We spend most of our days trying to be virtually perfect, so why should we care what singers really sound like?

When we go to concerts, we don't bother looking at them. Instead, we hold up our cameras to create the perfect image of them. For our friends. For our self-image.

We don't really care what they sound like live so much either, because, well, all the selfies we'll take at the gig will make us feel better than any song ever could.

Our downloaded songs are mostly disposable. A new tune comes along almost every day. It gets old very quickly, except for the rare few.

T-Pain used to sound to me like someone who was singing with a large umbrella inserted into his behind and a barbed clothes peg wrapped around his nose (example below).
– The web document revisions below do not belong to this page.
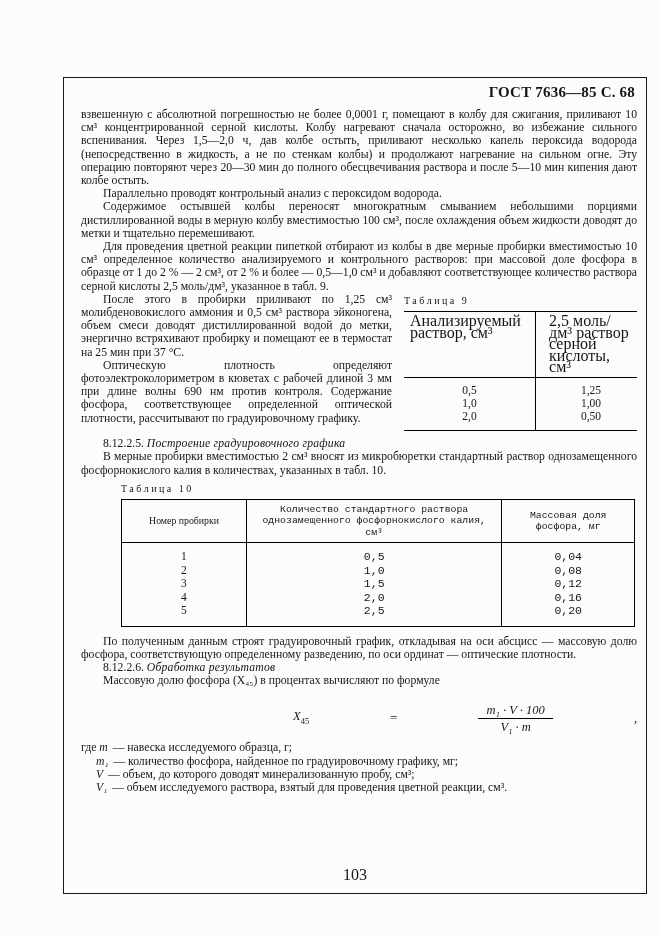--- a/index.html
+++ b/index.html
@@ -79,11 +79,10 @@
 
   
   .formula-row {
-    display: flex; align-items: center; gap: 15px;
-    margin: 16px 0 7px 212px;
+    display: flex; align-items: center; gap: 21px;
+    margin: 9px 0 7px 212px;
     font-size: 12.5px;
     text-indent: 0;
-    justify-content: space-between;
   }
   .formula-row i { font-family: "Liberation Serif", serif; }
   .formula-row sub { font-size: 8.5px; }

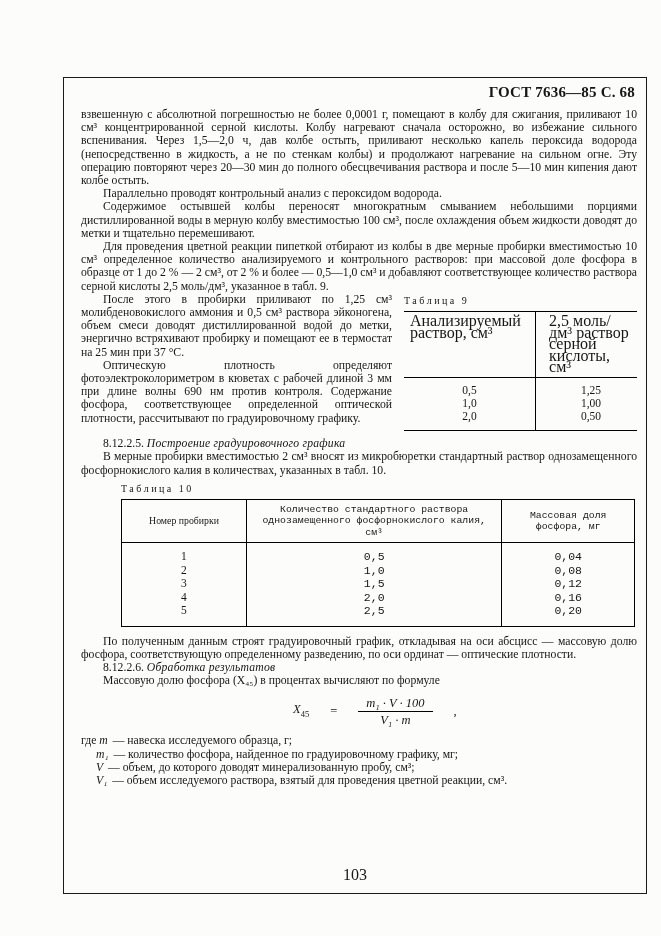--- a/index.html
+++ b/index.html
@@ -100,7 +100,7 @@
     position: absolute;
     left: 0; right: 0; bottom: 9px;
     text-align: center;
-    font-size: 16px;
+    font-size: 12px;
   }
 </style>
 </head>

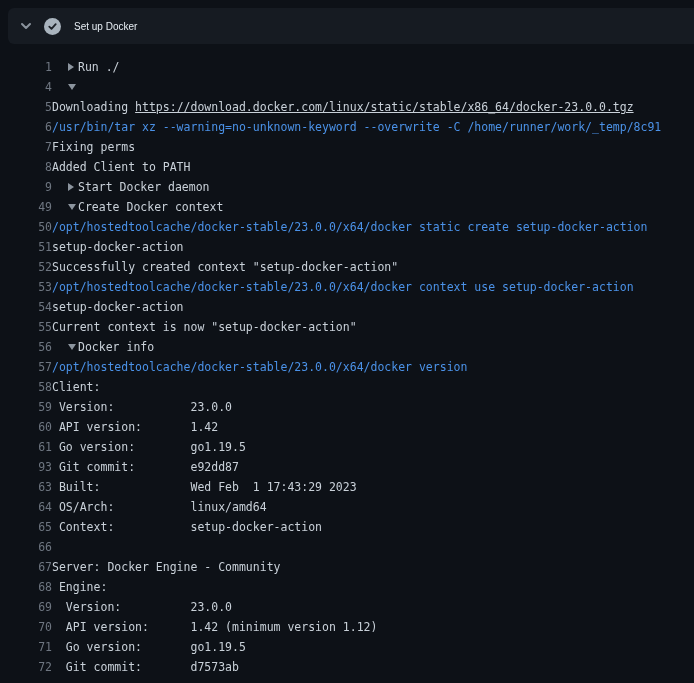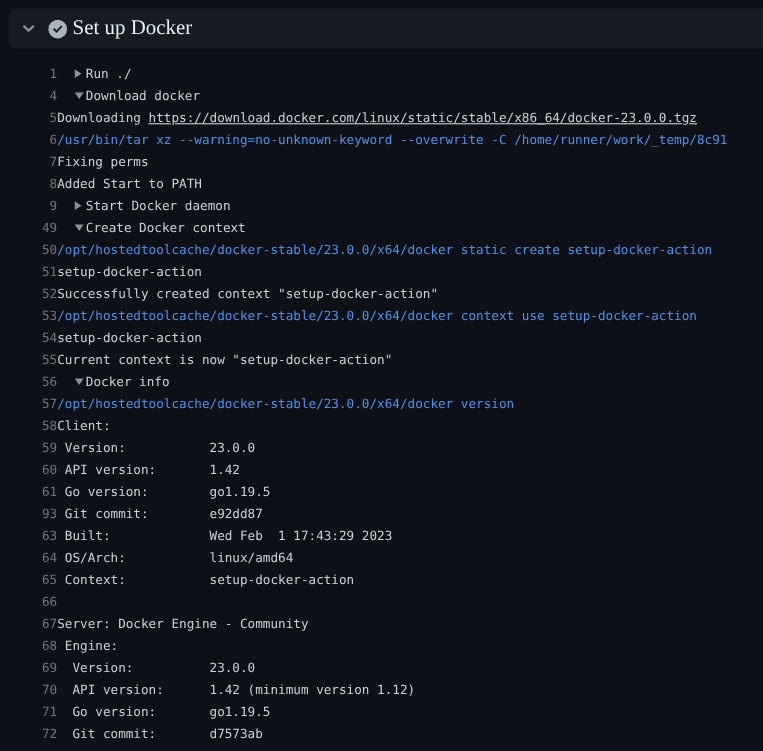--- a/index.html
+++ b/index.html
@@ -32,9 +32,9 @@
     background:var(--check-bg);display:flex;align-items:center;justify-content:center;
   }
   .step-title{
-    margin-left:5px;
-    font-family:Liberation Serif, serif;
-    font-size:19px;color:var(--title-fg);
+    margin-left:13px;
+    font-family:Liberation Sans, sans-serif;
+    font-size:10px;color:var(--title-fg);
   }
   
   .log{position:absolute;top:44px;left:0;right:0;padding-top:13px;}

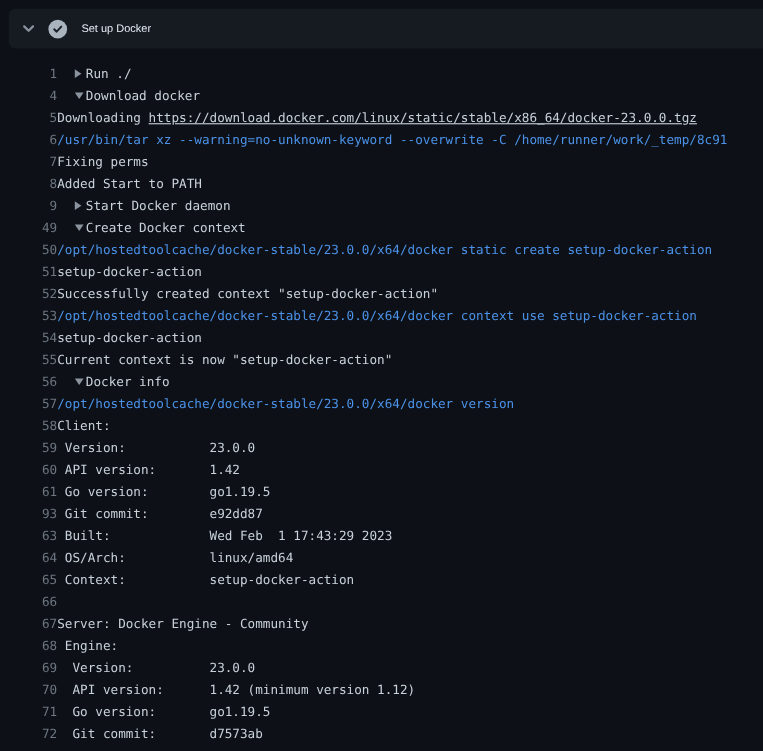--- a/index.html
+++ b/index.html
@@ -73,7 +73,7 @@
 
 <div class="log" id="log">
     <div class="row"><span class="num">1</span><span class="mkwrap"><span class="tri-r"></span></span><span class="glabel">Run ./</span></div>
-    <div class="row"><span class="num">4</span><span class="mkwrap"><span class="tri-d"></span></span><span class="glabel">Download docker</span></div>
+    <div class="row"><span class="num">4</span><span class="mkwrap"><span class="tri-d"></span></span></div>
     <div class="row"><span class="num">5</span><span class="txt"><span>Downloading </span><span class="t-link">https://download.docker.com/linux/static/stable/x86_64/docker-23.0.0.tgz</span></span></div>
     <div class="row"><span class="num">6</span><span class="txt t-cmd">/usr/bin/tar xz --warning=no-unknown-keyword --overwrite -C /home/runner/work/_temp/8c91</span></div>
     <div class="row"><span class="num">7</span><span class="txt">Fixing perms</span></div>

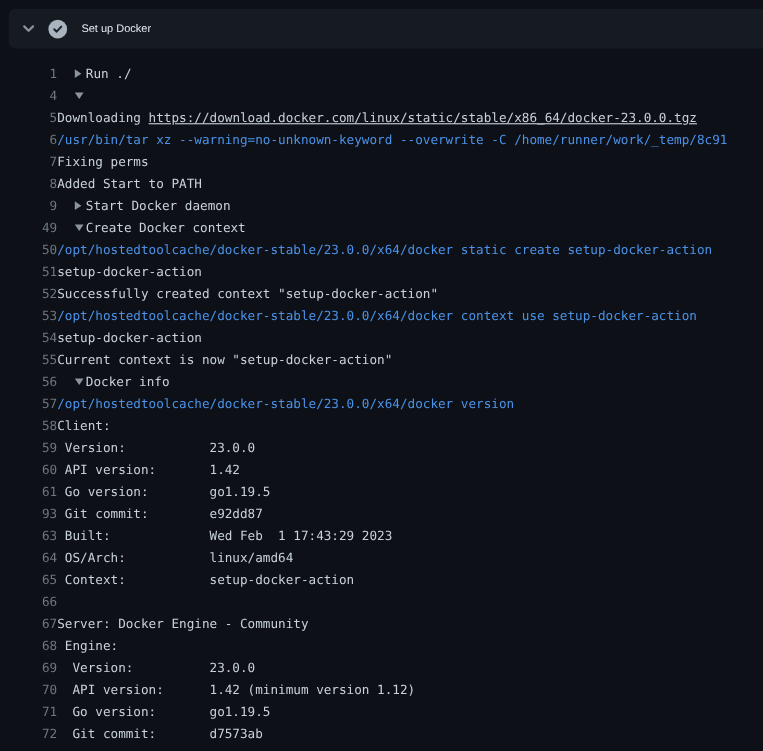--- a/index.html
+++ b/index.html
@@ -77,7 +77,7 @@
     <div class="row"><span class="num">5</span><span class="txt"><span>Downloading </span><span class="t-link">https://download.docker.com/linux/static/stable/x86_64/docker-23.0.0.tgz</span></span></div>
     <div class="row"><span class="num">6</span><span class="txt t-cmd">/usr/bin/tar xz --warning=no-unknown-keyword --overwrite -C /home/runner/work/_temp/8c91</span></div>
     <div class="row"><span class="num">7</span><span class="txt">Fixing perms</span></div>
-    <div class="row"><span class="num">8</span><span class="txt">Added Start to PATH</span></div>
+    <div class="row"><span class="num">8</span><span class="txt">Added Client to PATH</span></div>
     <div class="row"><span class="num">9</span><span class="mkwrap"><span class="tri-r"></span></span><span class="glabel">Start Docker daemon</span></div>
     <div class="row"><span class="num">49</span><span class="mkwrap"><span class="tri-d"></span></span><span class="glabel">Create Docker context</span></div>
     <div class="row"><span class="num">50</span><span class="txt t-cmd">/opt/hostedtoolcache/docker-stable/23.0.0/x64/docker static create setup-docker-action</span></div>

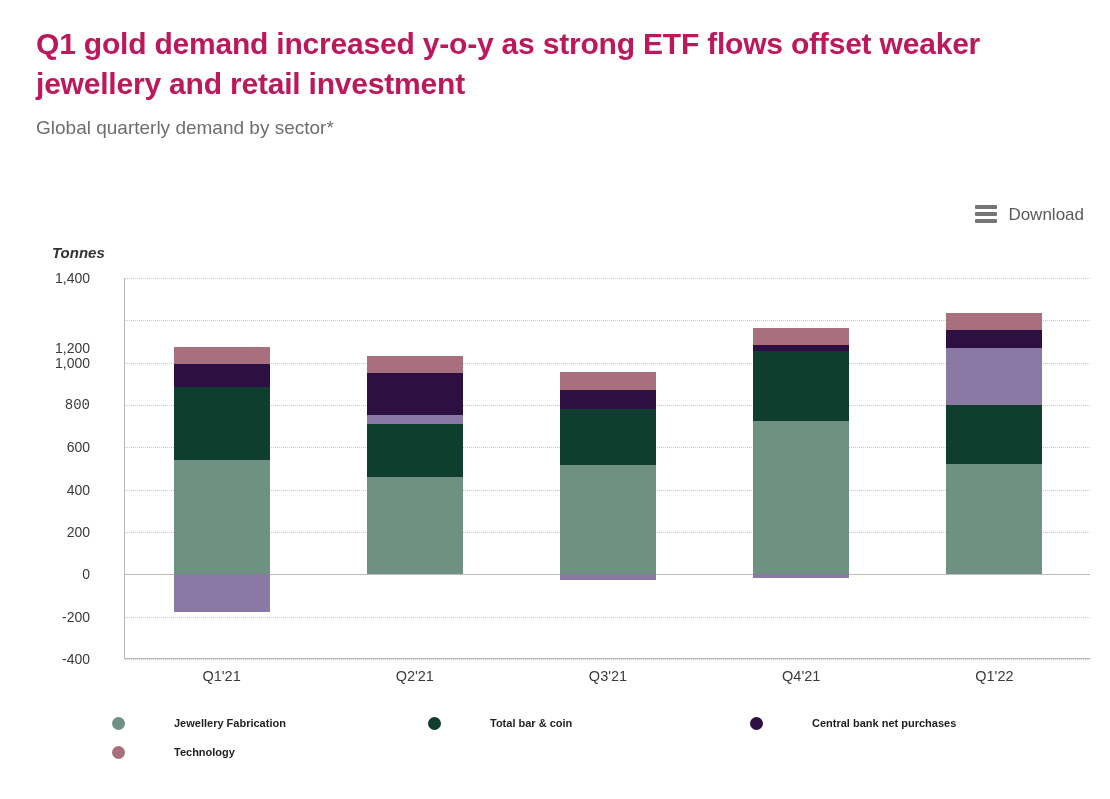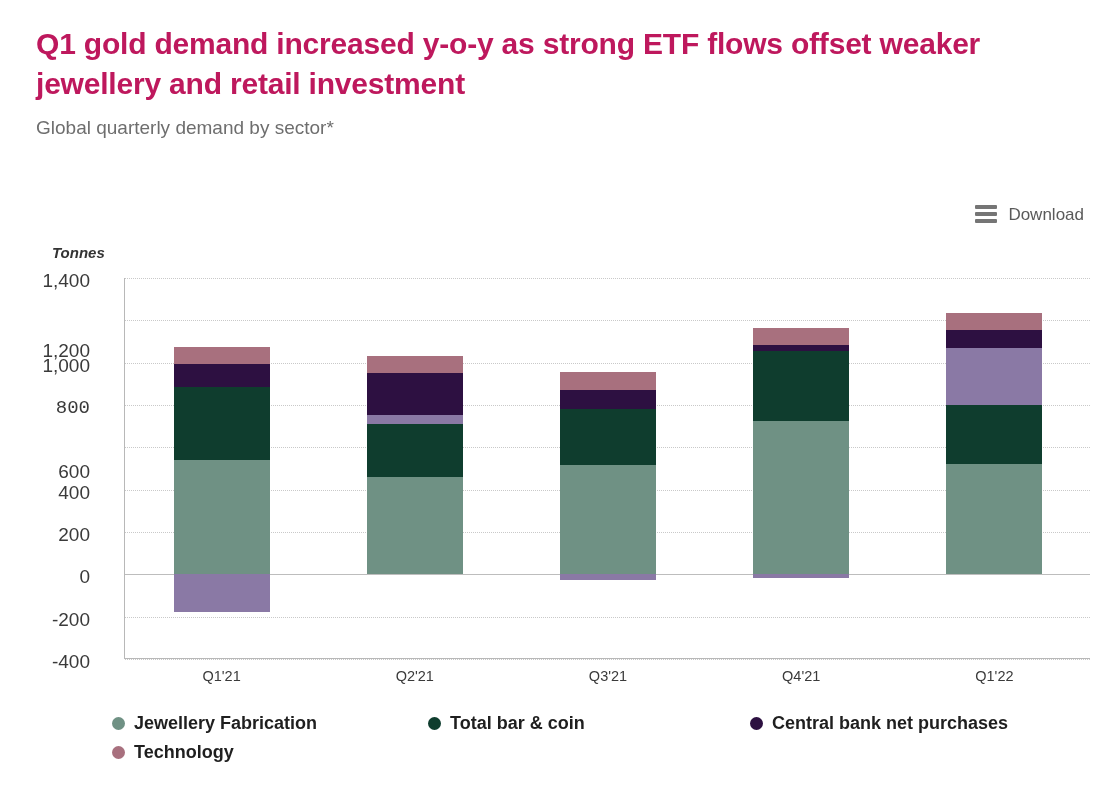--- a/index.html
+++ b/index.html
@@ -80,7 +80,7 @@
     right: 1000px;
     width: 66px;
     text-align: right;
-    font-size: 19px;
+    font-size: 14px;
     color: #3a3a3a;
     transform: translateY(-8px);
     white-space: nowrap;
It was a sound. It was a "sound" that influenced many, including the likes of Chris Brown. It was a "sound" that the innards of Auto-Tune had created.

However, this week he decided to project something frightfully new into the world, something that might have created fears of hitherto unimaginable, well, pain. Yes, he decided to sing. You know, without anything manipulating his voice. He did this for NPR's Tiny Desk Concert.

Sitting on a stool, with just one keyboardist for company, it was as if a Prius had decided to fight its Google Self-Driving Masters, vomited out its software and said: "Here, humans. You do the driving."

T-Pain has a beautiful voice. It pours itself all over you like soothing lava.

In explaining why he used Auto-Tune so much over the years, he insisted that he wasn't doing it to mask his voice, but just to think different. As it were.

Because this is an NPR presentation, it does, of course, have some NSFW moments. However, it's a small, instructive exhibition of what happens when we remove some of technology's virtual ease and reveal just ourselves. Some might suggest it also shows what happens when we remove the marketing and leave just the truth.

The video has already enjoyed well over 1 million views on YouTube and reactions of quasi-religious ecstasy from those who have grown up with T-Pain and are, hopefully, now grown up.

A man sits. A man sings. What a way to disrupt existing technology.